Sergei Davidis: Coordination, unlike organized unification, is useful

8 May 2023

Source: Facebook


As someone who has long been observing the opposition’s unification and even participated in a few efforts of that sort, I now see no point or real possibility in it.

Unification is needed for joint work to achieve a result. Right now the opposition has no plan for joint actions capable of leading to a result. On the contrary, various groups and detachments of the opposition can function on their own, addressing their own audiences and thereby obtaining at least a partial result. 

At the tragic stage in history where we find ourselves, there is no point in unification, and if and when the situation changes and there looms on the horizon a chance of victory over the regime, I’m sure there will be a unification of efforts to the extent required.

On the other hand, any attempt at unification runs into administrative and organizational problems. Who is in charge, how to set up the hierarchy, who has what rights, who can speak in whose name, and so forth. All these questions are always extremely problematic and traumatic, and in the present situation of defeat and the absence of a clear path to victory even more so. At the same time, the organizational and administrative difficulties of unification are made worse by the fact that the ranks of what might be called the Russian opposition have been seriously filled by new people and even entire cultural and social groups. Meanwhile, the new participants do not have the not very successful oppositional experience of the 2000s and 2010s, they are attached to completely different models, and they belong, primarily, to generations much younger than those who are usually mainly represented in opposition forums. This engenders if not conflict (although frequently it does) then definitely mistrust, misunderstanding, and just plain dissonance.

I repeat, though, I see no disaster here. Only good can be expected from the fact that one hundred flowers are going to bloom. Monopoly and unification are in the general case an evil that chokes off creativity and initiative, which are now much more important than coordinated actions.

But these considerations are more a reaction to the perpetual lament about the opposition’s inability to unite and the fears that attended the meeting in Berlin in late April. In reality, everyone there had the intelligence and tact not to announce unification. Based on the results of several incoherent and in my view not very constructive debates, some of those gathered approved a declaration.

Its overall political content is banal, and the several dozen signatures exhibited as evidence of the declaration’s weight and representativeness are a little frightening for belonging to a set that hasn’t changed for decades and for their all too obvious associations with yesterday.

Nonetheless, two points in this subject seem to me fairly positive. 

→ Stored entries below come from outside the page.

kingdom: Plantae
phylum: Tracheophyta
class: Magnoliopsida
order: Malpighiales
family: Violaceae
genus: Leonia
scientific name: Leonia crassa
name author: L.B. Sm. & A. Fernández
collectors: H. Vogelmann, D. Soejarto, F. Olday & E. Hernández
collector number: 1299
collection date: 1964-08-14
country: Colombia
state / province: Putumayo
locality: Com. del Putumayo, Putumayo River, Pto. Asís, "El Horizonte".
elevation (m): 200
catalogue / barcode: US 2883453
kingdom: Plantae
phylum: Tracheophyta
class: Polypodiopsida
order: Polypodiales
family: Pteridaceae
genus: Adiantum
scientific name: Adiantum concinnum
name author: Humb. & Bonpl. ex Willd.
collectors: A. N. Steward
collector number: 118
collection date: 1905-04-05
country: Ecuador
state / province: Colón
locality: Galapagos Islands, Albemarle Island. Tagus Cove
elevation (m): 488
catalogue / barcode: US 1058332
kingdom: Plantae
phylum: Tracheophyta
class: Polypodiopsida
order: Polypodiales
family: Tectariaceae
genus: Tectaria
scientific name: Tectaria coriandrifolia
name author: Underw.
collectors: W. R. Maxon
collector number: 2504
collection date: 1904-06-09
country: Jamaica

First, the very attempt to bring about some coordination, which, unlike organized unification, is useful. Actually, I hope the Berlin platform being built will in this sense be a more effective and institutionalized construction.

Second, the sole not completely banal component of the approved text is the declaration by the signatories that they will refrain from public disputes in the antiwar and democratic movements. Not that there is any great hope for a result from this kind of declaration, but if at least some of the arrows opponents of the war and the dictatorship are letting fly at each other would fly instead in the Kremlin’s direction, that’s good. The very idea that it is worth abandoning private disagreements in the context of resisting the undisputed and obvious evil seems to me perfectly correct.